On the other hand, if we are not careful, focusing our attention on being twice as good can be dangerous. You see, as women in ministry, we become skilled at standing up for ourselves and are well practiced in advocating for our place at the table. We have accepted this as an unavoidable part of taking on a traditionally male role. But deep down, underneath all of the striving and advocating, we know the truth. We know that Charlotte Whitton was wrong. It is not easy. It is in fact very difficult. And if we are not careful, the burden of trying to be twice as good has the potential to completely undermine our ministries.

I once heard a seminary professor challenge a group of ministers to have the deepest devotional lives of anyone in their congregation.
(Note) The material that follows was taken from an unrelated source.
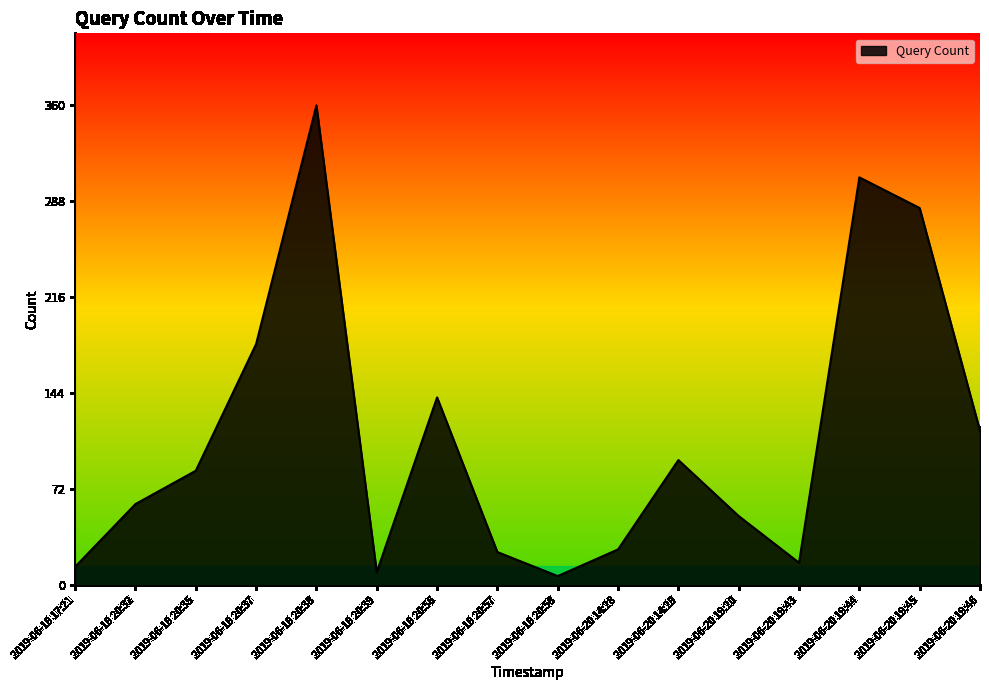

Reading right to left, extract all data points from this chart.

2019-06-20 19:46=116	2019-06-20 19:45=283	2019-06-20 19:44=306	2019-06-20 19:43=17	2019-06-20 19:20=52	2019-06-20 14:29=94	2019-06-20 14:28=27	2019-06-19 20:58=7	2019-06-19 20:57=25	2019-06-19 20:56=141	2019-06-19 20:39=10	2019-06-19 20:38=360	2019-06-19 20:37=181	2019-06-19 20:35=86	2019-06-19 20:32=61	2019-06-19 17:21=14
He made an excellent point – that you don’t have any business helping people connect with God if you don’t have a practice of authentically connecting with God yourself. But I missed that point entirely. My focus immediately turned to the superlative in his admonition and I felt overwhelmed at the idea of needing to have the most impressive devotional life in the congregation. All of my doubts about my competence for ministry came racing to mind. “I’ll never be that person! I can barely get out of bed in time to get my kids to school – how can I get up even earlier to pray? I may as well give up because it’s just too much.” When we focus our attention on needing to be twice as good as everyone else, we will become discouraged. Perfectionism leads to burnout because the burden is just too heavy.

And while feeling overwhelmed or giving up would be tragic, what’s more dangerous is the theology underneath those feelings. If I hold myself to a standard of perfection, what does that say about my faith in God? If I need to work my fingers to the bone in order to be twice as good, then ultimately I am forgetting that it is God’s work and not mine. The Christian faith can only be truly known in the context of vulnerability. We are weak, fragile and broken. All of us. We are all in need of a savior. All of us. If we truly believe we have to be twice as good, we have forgotten that God’s power is made perfect in our weakness.
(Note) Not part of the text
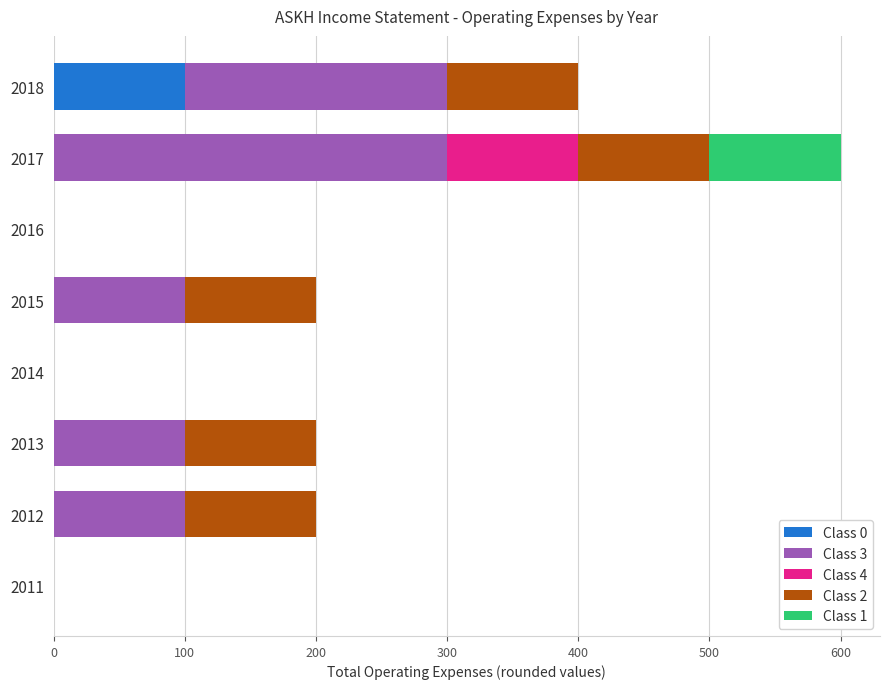

At which category is the sum across all series the highest?

2017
Additionally, if we think we have to be twice as good, we have fallen into thinking that we are part of a competition. As much as our capitalist culture may urge us to view everything as a competition, we must remember that ministry is not. A competitive mindset divides us from each other and sets us up to be opponents rather than teammates. If I’m trying to be “the best,” then I am trying to be better than you, thus it is impossible to root for myself and you at the same time.It also places us in a competitive framework with regard to the church and the community. When we focus on our need to be twice as good, we are preoccupied with the way other people see us, continually competing in real and imagined battles. We end up isolated and starved for support and community.

There is no room for this type of competitive thinking in the work of the gospel. I like Karoline Lewis’s words from her book She: Five Keys to Unlock the Power of Women in Ministry. “Once again, where you begin matters. If you enter into ministry from a starting place of competition, combat, and crusade, then your ministry will, by default, embody that ethos.”

So we have a dilemma. We must acknowledge that we live and work in the shadow of the twice as good challenge. But if we give it too much power in our lives, we risk undermining our effectiveness as ministers and suffering spiritual and emotional damage. So, as we do in many areas of our lives, we must dance in the ambiguity. There are times when we need to look someone straight in the eye and say, “I am an incredible preacher,” all the while shaking in our boots and trusting in the power of the Holy Spirit to make those words true. But in the quiet of our prayer lives and the safety of our closest relationships, it is absolutely essential that we drop the charade, that we admit our fears, our weakness and failures, and that we humble ourselves in the sight of the Lord. And the Lord will indeed lift us up.